Exercise directions.
Copy the listing below verbatim, from the line with "Which category has" up to and including the line with "Row 8 - viaticos en el pais".

Exercise data.
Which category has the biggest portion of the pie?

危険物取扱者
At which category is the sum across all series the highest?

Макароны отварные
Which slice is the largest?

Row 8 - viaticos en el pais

* * *

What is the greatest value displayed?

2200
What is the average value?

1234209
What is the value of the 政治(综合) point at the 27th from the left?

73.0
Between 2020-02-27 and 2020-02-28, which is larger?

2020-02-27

==

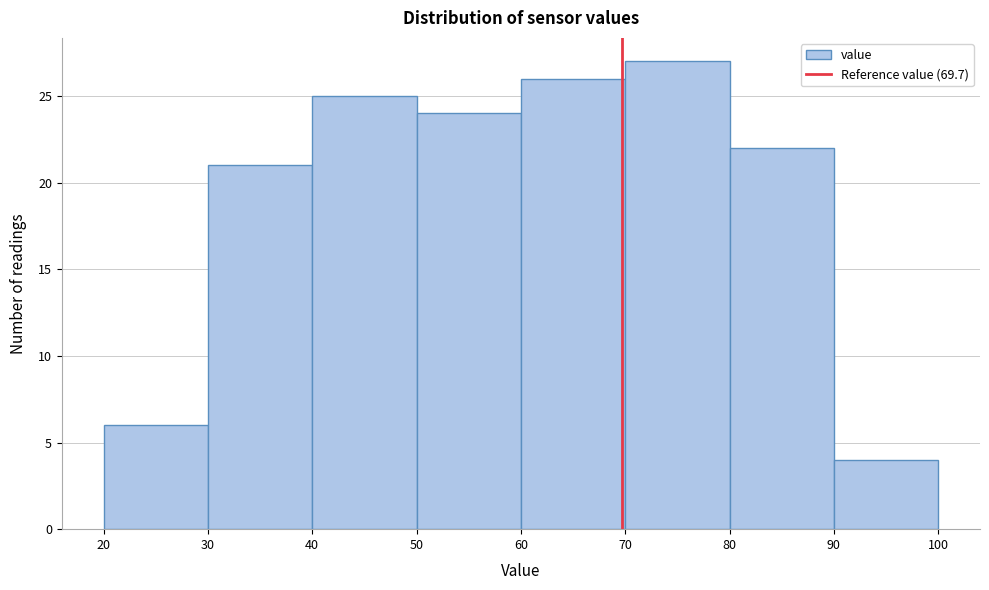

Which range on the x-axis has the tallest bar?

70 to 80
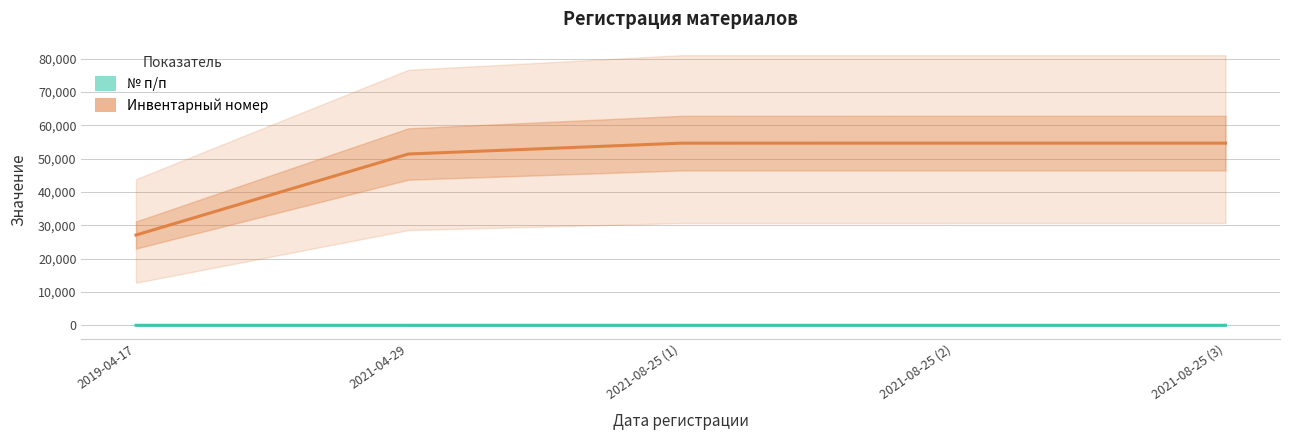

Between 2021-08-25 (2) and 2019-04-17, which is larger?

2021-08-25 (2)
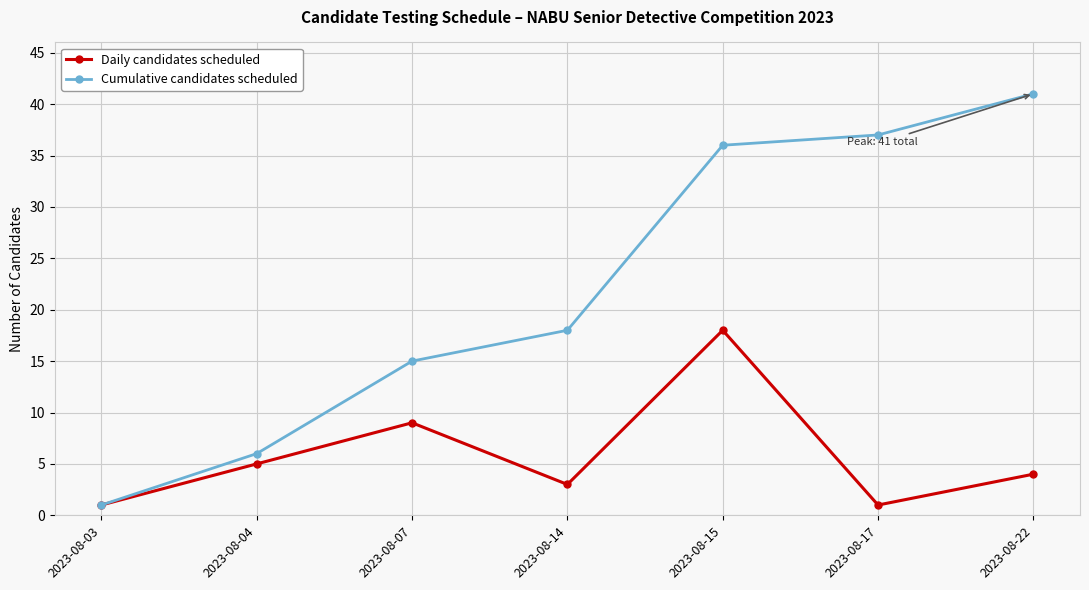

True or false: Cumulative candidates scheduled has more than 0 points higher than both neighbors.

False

Solved exercise.
Which category has the biggest portion of the pie?

危険物取扱者
At which category is the sum across all series the highest?

Макароны отварные
Which slice is the largest?

Row 8 - viaticos en el pais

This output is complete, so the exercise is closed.